[START OF Data section]

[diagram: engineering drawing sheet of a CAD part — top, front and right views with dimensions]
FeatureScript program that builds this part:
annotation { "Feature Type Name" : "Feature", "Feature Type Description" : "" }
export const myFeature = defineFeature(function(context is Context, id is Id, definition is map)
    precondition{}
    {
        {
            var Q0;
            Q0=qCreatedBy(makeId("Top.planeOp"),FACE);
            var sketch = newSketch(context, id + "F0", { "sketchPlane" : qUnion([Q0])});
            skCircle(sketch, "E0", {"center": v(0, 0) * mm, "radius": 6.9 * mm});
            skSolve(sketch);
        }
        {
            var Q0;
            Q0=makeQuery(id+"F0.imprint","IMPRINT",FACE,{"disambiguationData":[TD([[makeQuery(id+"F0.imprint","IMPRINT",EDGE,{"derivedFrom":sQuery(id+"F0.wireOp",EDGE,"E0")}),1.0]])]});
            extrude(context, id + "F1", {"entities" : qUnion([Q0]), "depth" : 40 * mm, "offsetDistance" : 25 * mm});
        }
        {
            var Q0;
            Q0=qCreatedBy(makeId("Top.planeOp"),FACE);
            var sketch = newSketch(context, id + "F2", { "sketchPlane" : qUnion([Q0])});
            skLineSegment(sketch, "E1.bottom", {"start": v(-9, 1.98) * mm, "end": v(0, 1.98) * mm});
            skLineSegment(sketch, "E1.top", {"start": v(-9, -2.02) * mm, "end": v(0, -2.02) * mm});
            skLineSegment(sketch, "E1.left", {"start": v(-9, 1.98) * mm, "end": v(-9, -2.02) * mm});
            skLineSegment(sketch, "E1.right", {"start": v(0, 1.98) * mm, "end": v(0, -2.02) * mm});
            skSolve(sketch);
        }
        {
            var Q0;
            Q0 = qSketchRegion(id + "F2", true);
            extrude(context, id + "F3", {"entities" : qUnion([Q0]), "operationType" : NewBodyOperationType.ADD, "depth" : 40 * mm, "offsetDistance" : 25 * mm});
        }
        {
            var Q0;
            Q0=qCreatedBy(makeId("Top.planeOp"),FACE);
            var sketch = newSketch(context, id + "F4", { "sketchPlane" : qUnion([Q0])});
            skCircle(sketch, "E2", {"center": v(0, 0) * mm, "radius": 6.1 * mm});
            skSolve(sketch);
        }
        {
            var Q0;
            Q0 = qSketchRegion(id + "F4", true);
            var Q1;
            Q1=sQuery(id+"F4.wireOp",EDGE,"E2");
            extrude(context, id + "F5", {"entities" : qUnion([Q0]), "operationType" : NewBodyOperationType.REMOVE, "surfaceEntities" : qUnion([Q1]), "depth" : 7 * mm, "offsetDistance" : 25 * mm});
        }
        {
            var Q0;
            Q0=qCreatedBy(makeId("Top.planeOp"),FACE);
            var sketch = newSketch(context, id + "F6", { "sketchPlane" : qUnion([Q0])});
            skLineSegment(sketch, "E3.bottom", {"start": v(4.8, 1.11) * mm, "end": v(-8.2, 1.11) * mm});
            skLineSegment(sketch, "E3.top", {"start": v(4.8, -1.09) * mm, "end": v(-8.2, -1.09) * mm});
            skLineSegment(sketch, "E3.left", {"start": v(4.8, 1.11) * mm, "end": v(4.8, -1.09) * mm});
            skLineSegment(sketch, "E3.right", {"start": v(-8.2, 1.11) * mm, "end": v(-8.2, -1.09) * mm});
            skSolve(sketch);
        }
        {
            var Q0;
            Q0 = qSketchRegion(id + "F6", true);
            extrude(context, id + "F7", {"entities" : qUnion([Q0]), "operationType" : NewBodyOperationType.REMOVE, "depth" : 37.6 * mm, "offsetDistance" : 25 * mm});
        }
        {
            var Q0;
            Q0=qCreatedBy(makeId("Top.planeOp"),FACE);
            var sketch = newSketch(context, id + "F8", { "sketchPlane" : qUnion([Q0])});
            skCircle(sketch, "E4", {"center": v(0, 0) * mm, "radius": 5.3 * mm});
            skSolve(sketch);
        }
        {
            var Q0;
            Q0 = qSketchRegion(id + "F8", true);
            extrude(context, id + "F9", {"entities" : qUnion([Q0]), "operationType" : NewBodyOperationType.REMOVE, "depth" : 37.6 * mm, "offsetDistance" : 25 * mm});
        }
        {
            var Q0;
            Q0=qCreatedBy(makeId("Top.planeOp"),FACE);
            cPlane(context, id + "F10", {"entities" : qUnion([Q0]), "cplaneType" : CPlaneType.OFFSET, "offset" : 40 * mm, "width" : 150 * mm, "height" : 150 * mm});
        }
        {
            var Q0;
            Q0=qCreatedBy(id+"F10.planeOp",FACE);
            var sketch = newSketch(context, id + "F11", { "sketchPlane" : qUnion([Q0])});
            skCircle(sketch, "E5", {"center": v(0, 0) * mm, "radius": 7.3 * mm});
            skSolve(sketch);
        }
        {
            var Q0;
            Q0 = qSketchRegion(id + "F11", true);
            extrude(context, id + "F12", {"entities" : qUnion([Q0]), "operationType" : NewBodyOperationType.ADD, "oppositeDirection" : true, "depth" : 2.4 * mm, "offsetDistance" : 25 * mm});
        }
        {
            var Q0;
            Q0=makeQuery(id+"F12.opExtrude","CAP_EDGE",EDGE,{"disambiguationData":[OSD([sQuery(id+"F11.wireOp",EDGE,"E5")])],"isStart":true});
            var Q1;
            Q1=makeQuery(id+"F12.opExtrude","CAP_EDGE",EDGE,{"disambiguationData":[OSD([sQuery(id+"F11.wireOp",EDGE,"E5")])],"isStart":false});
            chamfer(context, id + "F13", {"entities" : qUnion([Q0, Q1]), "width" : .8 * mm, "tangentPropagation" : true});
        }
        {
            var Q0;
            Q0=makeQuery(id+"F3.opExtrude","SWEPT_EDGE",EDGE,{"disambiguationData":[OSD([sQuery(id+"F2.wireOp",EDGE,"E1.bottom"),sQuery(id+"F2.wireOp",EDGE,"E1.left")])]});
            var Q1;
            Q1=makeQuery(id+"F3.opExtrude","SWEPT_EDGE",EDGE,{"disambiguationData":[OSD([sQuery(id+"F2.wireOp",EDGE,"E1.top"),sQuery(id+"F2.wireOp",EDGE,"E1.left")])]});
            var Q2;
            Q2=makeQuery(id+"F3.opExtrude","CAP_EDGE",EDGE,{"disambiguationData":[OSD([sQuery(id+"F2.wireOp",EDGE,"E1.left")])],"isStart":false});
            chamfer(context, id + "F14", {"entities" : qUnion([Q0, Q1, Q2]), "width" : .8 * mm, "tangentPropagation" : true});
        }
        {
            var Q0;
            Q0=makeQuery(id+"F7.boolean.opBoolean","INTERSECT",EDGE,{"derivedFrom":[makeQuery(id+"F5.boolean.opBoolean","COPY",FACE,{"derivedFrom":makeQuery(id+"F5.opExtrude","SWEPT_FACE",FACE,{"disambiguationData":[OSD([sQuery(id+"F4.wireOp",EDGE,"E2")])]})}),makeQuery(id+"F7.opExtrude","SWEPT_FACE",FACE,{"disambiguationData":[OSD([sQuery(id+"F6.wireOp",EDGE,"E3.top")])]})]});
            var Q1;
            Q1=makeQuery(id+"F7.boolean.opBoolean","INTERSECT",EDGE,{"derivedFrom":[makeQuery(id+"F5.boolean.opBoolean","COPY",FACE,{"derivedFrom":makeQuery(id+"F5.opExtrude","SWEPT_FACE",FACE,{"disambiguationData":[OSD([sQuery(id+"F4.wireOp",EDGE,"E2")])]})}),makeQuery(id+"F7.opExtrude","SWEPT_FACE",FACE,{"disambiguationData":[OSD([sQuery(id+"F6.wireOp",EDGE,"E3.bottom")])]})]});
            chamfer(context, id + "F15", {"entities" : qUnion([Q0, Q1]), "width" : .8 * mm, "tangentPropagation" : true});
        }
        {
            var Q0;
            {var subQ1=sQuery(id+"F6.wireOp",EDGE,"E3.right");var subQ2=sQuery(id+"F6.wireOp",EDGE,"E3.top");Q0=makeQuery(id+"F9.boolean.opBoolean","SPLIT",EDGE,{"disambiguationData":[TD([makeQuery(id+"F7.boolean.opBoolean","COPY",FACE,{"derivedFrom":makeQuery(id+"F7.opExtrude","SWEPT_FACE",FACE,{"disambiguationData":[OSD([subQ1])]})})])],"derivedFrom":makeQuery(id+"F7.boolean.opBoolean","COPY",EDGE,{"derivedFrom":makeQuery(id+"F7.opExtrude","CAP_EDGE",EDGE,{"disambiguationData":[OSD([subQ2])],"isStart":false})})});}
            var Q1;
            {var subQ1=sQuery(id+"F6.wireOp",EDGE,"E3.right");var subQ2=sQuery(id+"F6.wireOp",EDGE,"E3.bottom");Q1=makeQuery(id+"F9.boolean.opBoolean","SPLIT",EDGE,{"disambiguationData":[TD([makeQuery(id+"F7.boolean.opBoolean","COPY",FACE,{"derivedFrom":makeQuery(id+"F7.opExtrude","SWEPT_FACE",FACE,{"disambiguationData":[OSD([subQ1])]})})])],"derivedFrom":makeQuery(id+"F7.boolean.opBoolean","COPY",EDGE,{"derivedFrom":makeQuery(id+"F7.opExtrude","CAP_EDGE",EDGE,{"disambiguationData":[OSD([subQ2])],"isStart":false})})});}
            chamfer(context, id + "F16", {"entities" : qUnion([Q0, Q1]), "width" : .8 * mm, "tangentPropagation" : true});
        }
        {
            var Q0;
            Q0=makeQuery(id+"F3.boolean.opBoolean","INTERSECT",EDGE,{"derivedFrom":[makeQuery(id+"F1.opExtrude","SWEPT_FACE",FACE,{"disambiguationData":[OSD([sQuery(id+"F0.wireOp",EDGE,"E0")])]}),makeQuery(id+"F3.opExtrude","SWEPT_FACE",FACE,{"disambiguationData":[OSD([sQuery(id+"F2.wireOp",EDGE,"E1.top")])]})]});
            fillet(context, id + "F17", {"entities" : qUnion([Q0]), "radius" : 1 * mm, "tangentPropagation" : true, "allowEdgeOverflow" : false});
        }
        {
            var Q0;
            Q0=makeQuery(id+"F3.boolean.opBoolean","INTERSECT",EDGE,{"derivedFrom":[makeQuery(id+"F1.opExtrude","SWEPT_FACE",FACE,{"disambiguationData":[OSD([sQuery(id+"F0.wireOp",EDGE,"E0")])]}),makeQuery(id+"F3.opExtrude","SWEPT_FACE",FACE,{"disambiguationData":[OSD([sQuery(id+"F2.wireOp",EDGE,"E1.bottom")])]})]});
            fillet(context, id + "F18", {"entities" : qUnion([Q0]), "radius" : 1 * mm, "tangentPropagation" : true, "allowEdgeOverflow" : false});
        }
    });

[END OF Data section]

Exercise task
Copy the material word for word from its first line through the line containing "export const myFeature", including both of those lines.

Exercise response
[diagram: engineering drawing sheet of a CAD part — top, front and right views with dimensions]
FeatureScript program that builds this part:
annotation { "Feature Type Name" : "Feature", "Feature Type Description" : "" }
export const myFeature = defineFeature(function(context is Context, id is Id, definition is map)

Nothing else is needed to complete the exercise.